What you will do —
Examine the data below and state how many lines contain "from", offering no other words.

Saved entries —
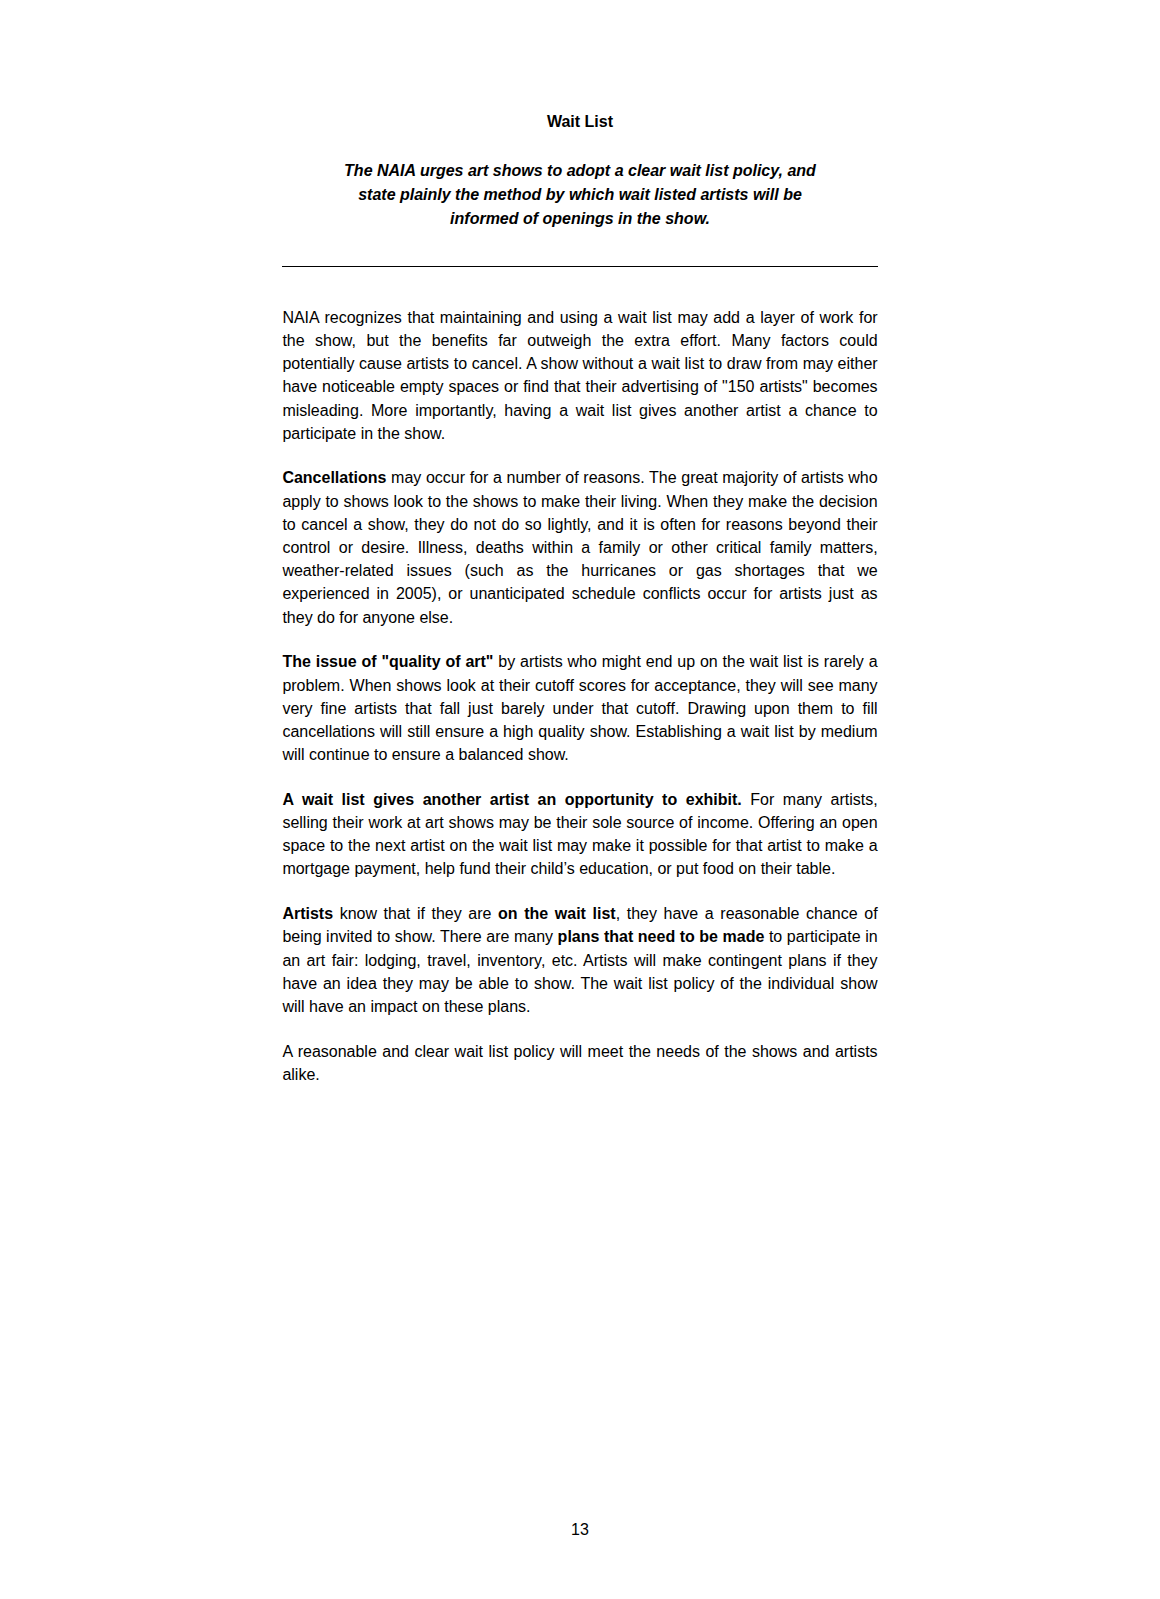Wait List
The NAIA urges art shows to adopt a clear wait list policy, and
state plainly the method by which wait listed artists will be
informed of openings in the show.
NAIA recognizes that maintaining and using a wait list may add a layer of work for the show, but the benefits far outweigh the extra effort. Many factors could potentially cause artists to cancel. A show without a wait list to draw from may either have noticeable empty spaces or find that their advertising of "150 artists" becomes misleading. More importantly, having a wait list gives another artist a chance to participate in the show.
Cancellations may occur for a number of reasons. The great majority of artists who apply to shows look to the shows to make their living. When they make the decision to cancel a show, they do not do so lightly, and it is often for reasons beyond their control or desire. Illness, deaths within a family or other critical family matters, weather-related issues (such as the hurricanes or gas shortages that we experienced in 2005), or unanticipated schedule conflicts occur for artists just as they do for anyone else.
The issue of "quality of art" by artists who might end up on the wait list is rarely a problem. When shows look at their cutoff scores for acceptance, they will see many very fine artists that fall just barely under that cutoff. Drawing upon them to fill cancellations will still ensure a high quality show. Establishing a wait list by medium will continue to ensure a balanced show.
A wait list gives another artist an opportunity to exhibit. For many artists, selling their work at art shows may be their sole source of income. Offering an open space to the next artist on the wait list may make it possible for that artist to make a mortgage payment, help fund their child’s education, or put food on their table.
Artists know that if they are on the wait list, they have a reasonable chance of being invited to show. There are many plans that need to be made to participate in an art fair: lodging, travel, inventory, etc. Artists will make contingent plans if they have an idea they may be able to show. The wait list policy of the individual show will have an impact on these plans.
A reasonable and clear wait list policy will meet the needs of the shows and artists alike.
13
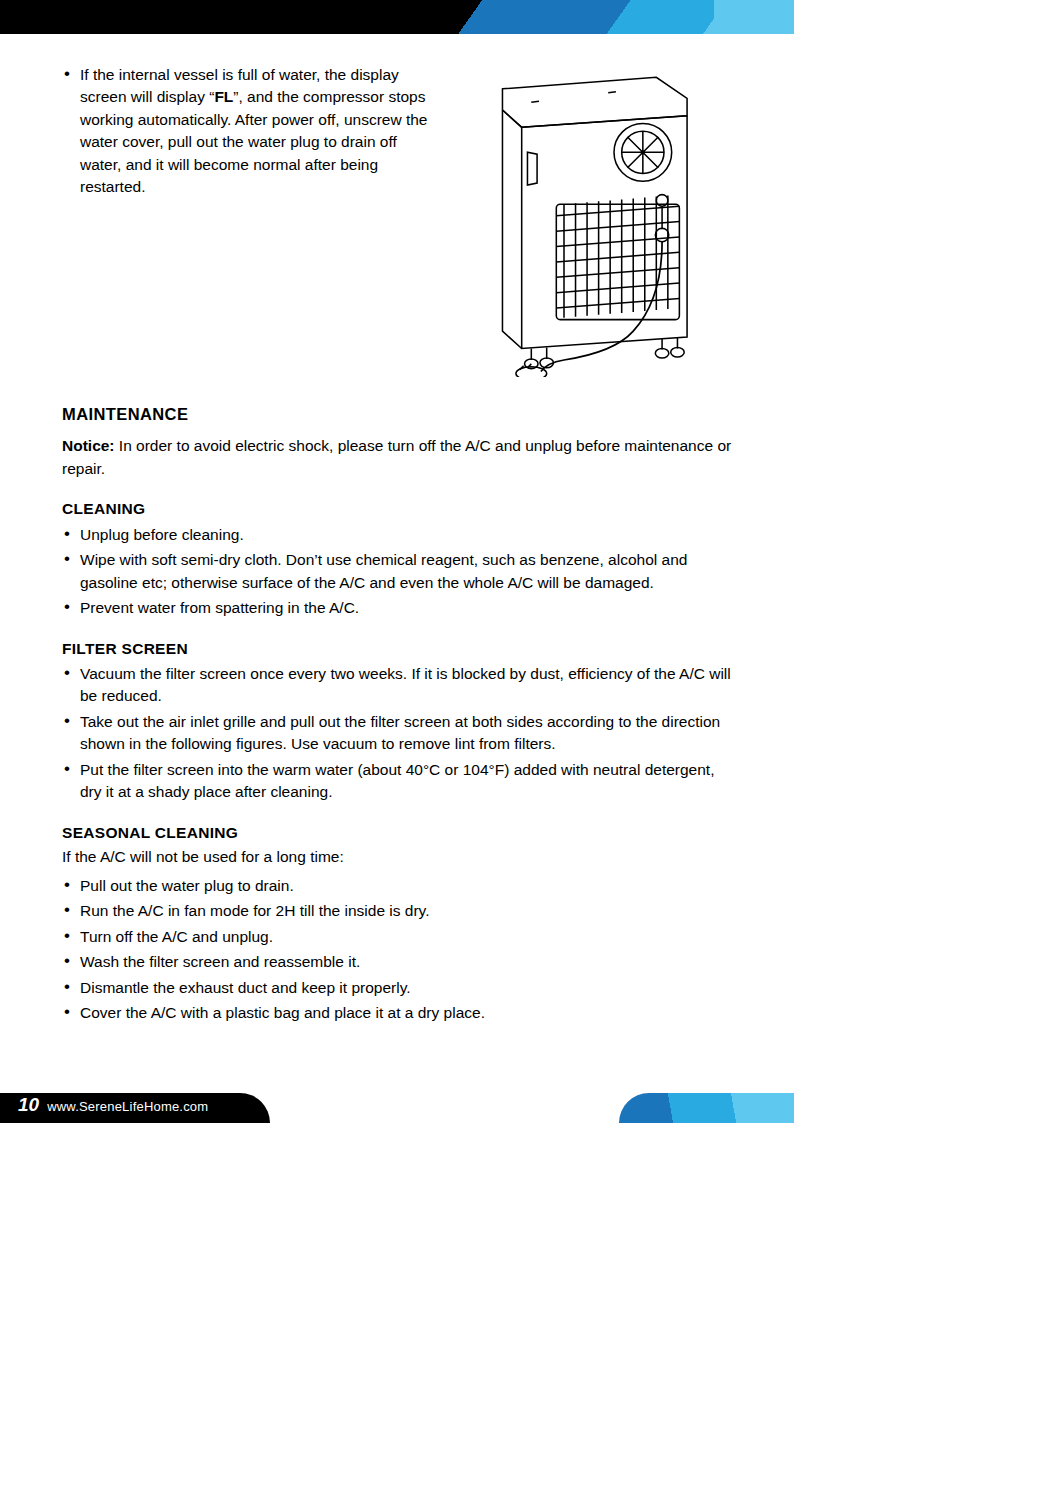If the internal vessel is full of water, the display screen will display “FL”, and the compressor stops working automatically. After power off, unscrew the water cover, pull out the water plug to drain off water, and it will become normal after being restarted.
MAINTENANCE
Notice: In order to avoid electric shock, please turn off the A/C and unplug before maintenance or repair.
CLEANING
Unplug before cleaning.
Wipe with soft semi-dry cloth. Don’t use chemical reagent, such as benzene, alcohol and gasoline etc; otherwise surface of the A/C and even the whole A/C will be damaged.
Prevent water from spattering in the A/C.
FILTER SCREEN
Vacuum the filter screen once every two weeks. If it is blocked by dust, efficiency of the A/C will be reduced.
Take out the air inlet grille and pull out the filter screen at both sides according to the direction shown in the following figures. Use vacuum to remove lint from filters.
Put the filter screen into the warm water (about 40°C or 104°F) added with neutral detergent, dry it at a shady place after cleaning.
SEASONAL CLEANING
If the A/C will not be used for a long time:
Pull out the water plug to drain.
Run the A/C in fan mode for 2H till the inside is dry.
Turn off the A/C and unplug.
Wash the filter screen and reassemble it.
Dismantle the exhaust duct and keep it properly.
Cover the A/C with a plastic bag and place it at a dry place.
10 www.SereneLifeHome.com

Response —
3